### DIRECTIONS FOR THIS TASK
Return the lines beginning at the one that contains "Крышка OSQ OPSALAD 900" and continuing to the end of the entries, including both ends, exactly as written and nothing else.

BEGIN PROVIDED DATA

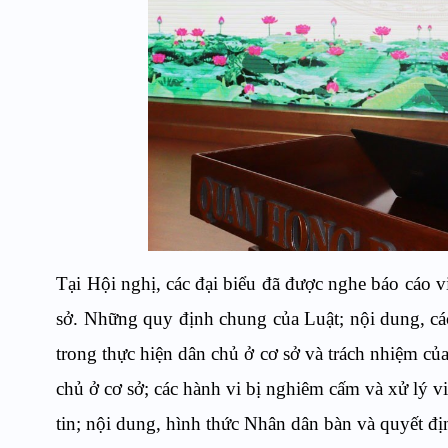
Tại Hội nghị, các đại biểu đã được nghe báo cáo v
sở. Những quy định chung của Luật; nội dung, cá
trong thực hiện dân chủ ở cơ sở và trách nhiệm của
chủ ở cơ sở; các hành vi bị nghiêm cấm và xử lý v
tin; nội dung, hình thức Nhân dân bàn và quyết địn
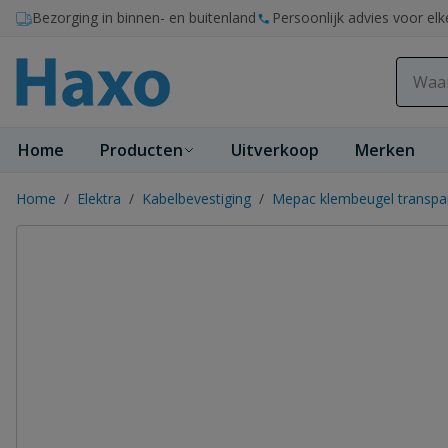
Ga naar de inhoud
Bezorging in binnen- en buitenland
Persoonlijk advies voor elk
Home
Producten
Uitverkoop
Merken
Home
/
Elektra
/
Kabelbevestiging
/
Mepac klembeugel transpa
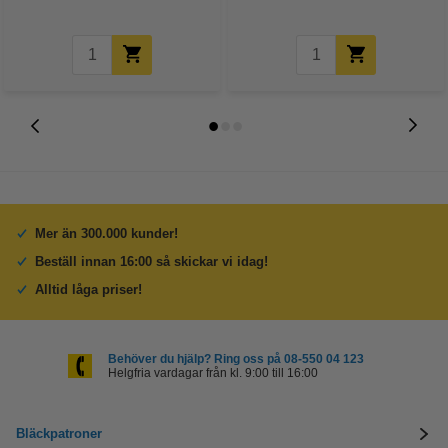
Mer än 300.000 kunder!
Beställ innan 16:00 så skickar vi idag!
Alltid låga priser!
Behöver du hjälp? Ring oss på 08-550 04 123
Helgfria vardagar från kl. 9:00 till 16:00
Bläckpatroner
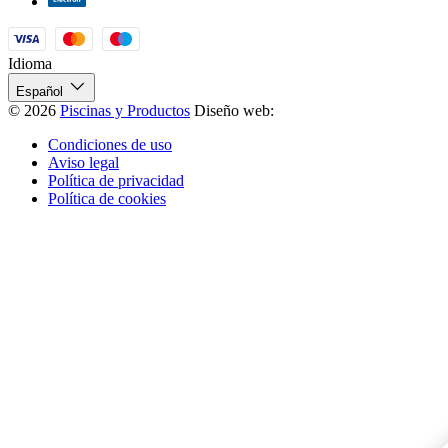
Idioma
Español
© 2026
Piscinas y Productos
Diseño web:
Condiciones de uso
Aviso legal
Política de privacidad
Política de cookies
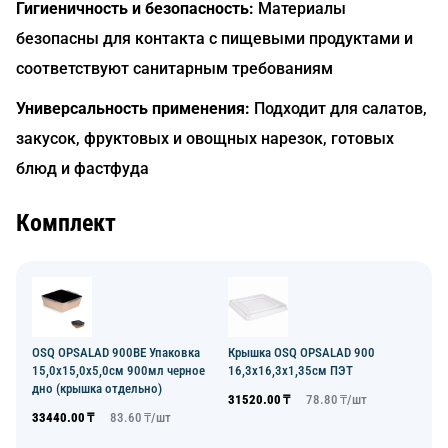
Гигиеничность и безопасность:
Материалы
безопасны для контакта с пищевыми продуктами и
соответствуют санитарным требованиям
Универсальность применения:
Подходит для салатов,
закусок, фруктовых и овощных нарезок, готовых
блюд и фастфуда
Комплект
OSQ OPSALAD 900BE Упаковка
Крышка OSQ OPSALAD 900
15,0х15,0х5,0см 900мл черное
16,3х16,3х1,35см ПЭТ
дно (крышка отдельно)
31520.00
₸
78.80
₸/
шт
33440.00
₸
83.60
₸/
шт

END PROVIDED DATA

### WORKED SOLUTION
Крышка OSQ OPSALAD 900
15,0х15,0х5,0см 900мл черное
16,3х16,3х1,35см ПЭТ
дно (крышка отдельно)
31520.00
₸
78.80
₸/
шт
33440.00
₸
83.60
₸/
шт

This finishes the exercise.